I co-fondatori di Neutrino Giancarlo Russo, Marco Valleri e Alberto Ornaghi, possedevano rispettivamente quote pari al 22% della società ciascuno, mentre il restante 34% apparteneva alla società di venture capital 360 Capital, la quale aveva investito 565.000 dollari nella startup ad aprile 2017.

 

Di conseguenza, Coinbase pagherà 2.95 milioni di dollari a ciascuno dei fondatori e circa 5 milioni a 360 Capital. È interessante notare che, il giorno della firma del contratto, i fondatori hanno ricevuto 487.000$ ciascuno e la società di venture ha ricevuto 4 milioni di dollari. I fondi rimanenti (circa 8mln) sono stati trasferiti su un conto fiduciario presso la banca Credit Suisse. Non è ancora noto quando gli ex detentori di azioni riceveranno i pagamenti per intero.

 

Ricordiamo che, dopo aver acquistato Neutrino, Coinbase è stato aspramente criticato dalla community. Risultò che nel 2003 Valleri e Ornaghi, sotto lo pseudonimo di NaGa e ALoR, fondarono l'Hacking Team, il quale vendeva servizi ai regimi dittatoriali in Arabia Saudita, Marocco, Sudan, Kazakistan, Bahrain e Turchia.

 

I servizi venduti includevano un sistema di controllo remoto sviluppato dal team, una sorta di Trojan (virus dannoso), che consentiva l'accesso remoto ai file, registrava le sequenze dei tasti premuti sulla tastiera, scattava foto e leggeva la posta sui dispositivi infetti.

 

Nel 2013, l'influente organizzazione non governativa internazionale ‘Reporters Without Borders’ ha definito l'Hacking Team per il suo ruolo nel molestare i giornalisti come uno dei cinque ‘nemici di Internet’, ma questo non ha aiutato a fermare la diffusione dei prodotti dell'azienda.

 

I rappresentanti della community, scontenti della decisione di Coinbase, hanno lanciato su Twitter l’hashtag #DeleteCoinbase.

 

Di conseguenza, la società ha dovuto rispondere alle critiche licenziando gli ex membri dell’hackng team.

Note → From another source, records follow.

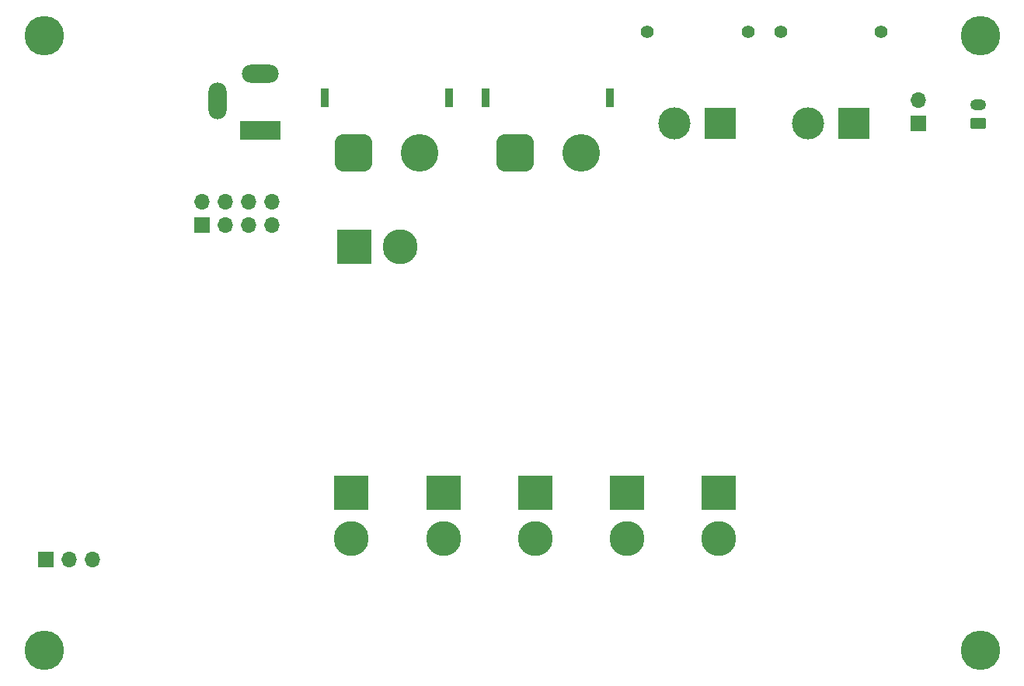
<source format=gbs>
%TF.GenerationSoftware,KiCad,Pcbnew,8.0.5+1*%
%TF.CreationDate,2024-10-17T13:46:47-04:00*%
%TF.ProjectId,mainBoard,6d61696e-426f-4617-9264-2e6b69636164,rev?*%
%TF.SameCoordinates,Original*%
%TF.FileFunction,Soldermask,Bot*%
%TF.FilePolarity,Negative*%
%FSLAX46Y46*%
G04 Gerber Fmt 4.6, Leading zero omitted, Abs format (unit mm)*
G04 Created by KiCad (PCBNEW 8.0.5+1) date 2024-10-17 13:46:47*
%MOMM*%
%LPD*%
G01*
G04 APERTURE LIST*
G04 Aperture macros list*
%AMRoundRect*
0 Rectangle with rounded corners*
0 $1 Rounding radius*
0 $2 $3 $4 $5 $6 $7 $8 $9 X,Y pos of 4 corners*
0 Add a 4 corners polygon primitive as box body*
4,1,4,$2,$3,$4,$5,$6,$7,$8,$9,$2,$3,0*
0 Add four circle primitives for the rounded corners*
1,1,$1+$1,$2,$3*
1,1,$1+$1,$4,$5*
1,1,$1+$1,$6,$7*
1,1,$1+$1,$8,$9*
0 Add four rect primitives between the rounded corners*
20,1,$1+$1,$2,$3,$4,$5,0*
20,1,$1+$1,$4,$5,$6,$7,0*
20,1,$1+$1,$6,$7,$8,$9,0*
20,1,$1+$1,$8,$9,$2,$3,0*%
G04 Aperture macros list end*
%ADD10C,4.300000*%
%ADD11R,4.500000X2.000000*%
%ADD12O,4.000000X2.000000*%
%ADD13O,2.000000X4.000000*%
%ADD14RoundRect,0.250000X0.625000X-0.350000X0.625000X0.350000X-0.625000X0.350000X-0.625000X-0.350000X0*%
%ADD15O,1.750000X1.200000*%
%ADD16R,0.900000X2.000000*%
%ADD17RoundRect,1.025000X-1.025000X-1.025000X1.025000X-1.025000X1.025000X1.025000X-1.025000X1.025000X0*%
%ADD18C,4.100000*%
%ADD19C,1.400000*%
%ADD20R,3.500000X3.500000*%
%ADD21C,3.500000*%
%ADD22R,3.800000X3.800000*%
%ADD23C,3.800000*%
%ADD24R,1.700000X1.700000*%
%ADD25O,1.700000X1.700000*%
G04 APERTURE END LIST*
D10*
%TO.C,H4*%
X121500000Y-90800000D03*
%TD*%
D11*
%TO.C,J5*%
X43075000Y-34095000D03*
D12*
X43075000Y-27895000D03*
D13*
X38375000Y-30895000D03*
%TD*%
D14*
%TO.C,J21*%
X121246571Y-33355001D03*
D15*
X121246571Y-31355001D03*
%TD*%
D16*
%TO.C,J2*%
X67645000Y-30575000D03*
X81145000Y-30575000D03*
D17*
X70795000Y-36575000D03*
D18*
X77995000Y-36575000D03*
%TD*%
D19*
%TO.C,J4*%
X85195000Y-23375000D03*
X96195000Y-23375000D03*
D20*
X93195000Y-33375000D03*
D21*
X88195000Y-33375000D03*
%TD*%
D10*
%TO.C,H3*%
X19500000Y-90800000D03*
%TD*%
D19*
%TO.C,J3*%
X99745000Y-23375000D03*
X110745000Y-23375000D03*
D20*
X107745000Y-33375000D03*
D21*
X102745000Y-33375000D03*
%TD*%
D10*
%TO.C,H1*%
X19500000Y-23800000D03*
%TD*%
D22*
%TO.C,J11*%
X93000000Y-73650000D03*
D23*
X93000000Y-78650000D03*
%TD*%
D24*
%TO.C,J22*%
X114775000Y-33375000D03*
D25*
X114775000Y-30835000D03*
%TD*%
D22*
%TO.C,J7*%
X53000000Y-73650000D03*
D23*
X53000000Y-78650000D03*
%TD*%
D24*
%TO.C,J23*%
X36725000Y-44475000D03*
D25*
X36725000Y-41935000D03*
X39265000Y-44475000D03*
X39265000Y-41935000D03*
X41805000Y-44475000D03*
X41805000Y-41935000D03*
X44345000Y-44475000D03*
X44345000Y-41935000D03*
%TD*%
D22*
%TO.C,J6*%
X53266571Y-46775001D03*
D23*
X58266571Y-46775001D03*
%TD*%
D24*
%TO.C,J12*%
X19646571Y-80925001D03*
D25*
X22186571Y-80925001D03*
X24726571Y-80925001D03*
%TD*%
D22*
%TO.C,J9*%
X73000000Y-73650000D03*
D23*
X73000000Y-78650000D03*
%TD*%
D10*
%TO.C,H2*%
X121500000Y-23800000D03*
%TD*%
D22*
%TO.C,J10*%
X83000000Y-73650000D03*
D23*
X83000000Y-78650000D03*
%TD*%
D22*
%TO.C,J8*%
X63000000Y-73650000D03*
D23*
X63000000Y-78650000D03*
%TD*%
D16*
%TO.C,J1*%
X50095000Y-30575000D03*
X63595000Y-30575000D03*
D17*
X53245000Y-36575000D03*
D18*
X60445000Y-36575000D03*
%TD*%
M02*

</source>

Nel comunicato stampa, il team di Coinbase ha dichiarato: 

 

'Inizialmente, ci siamo concentrati sulla tecnologia e sulla sicurezza di Neutrino, ma non abbiamo considerato la situazione dal punto di vista della nostra mission e dei nostri valori come società di criptovalute. Questa decisione non è stata facile, ma dopo le discussioni con il team della start-up, abbiamo concordato che gli ex membri dell'Hacking Team devono lasciare la società, indipendentemente dal fatto che siano collegati a tali attività o meno'.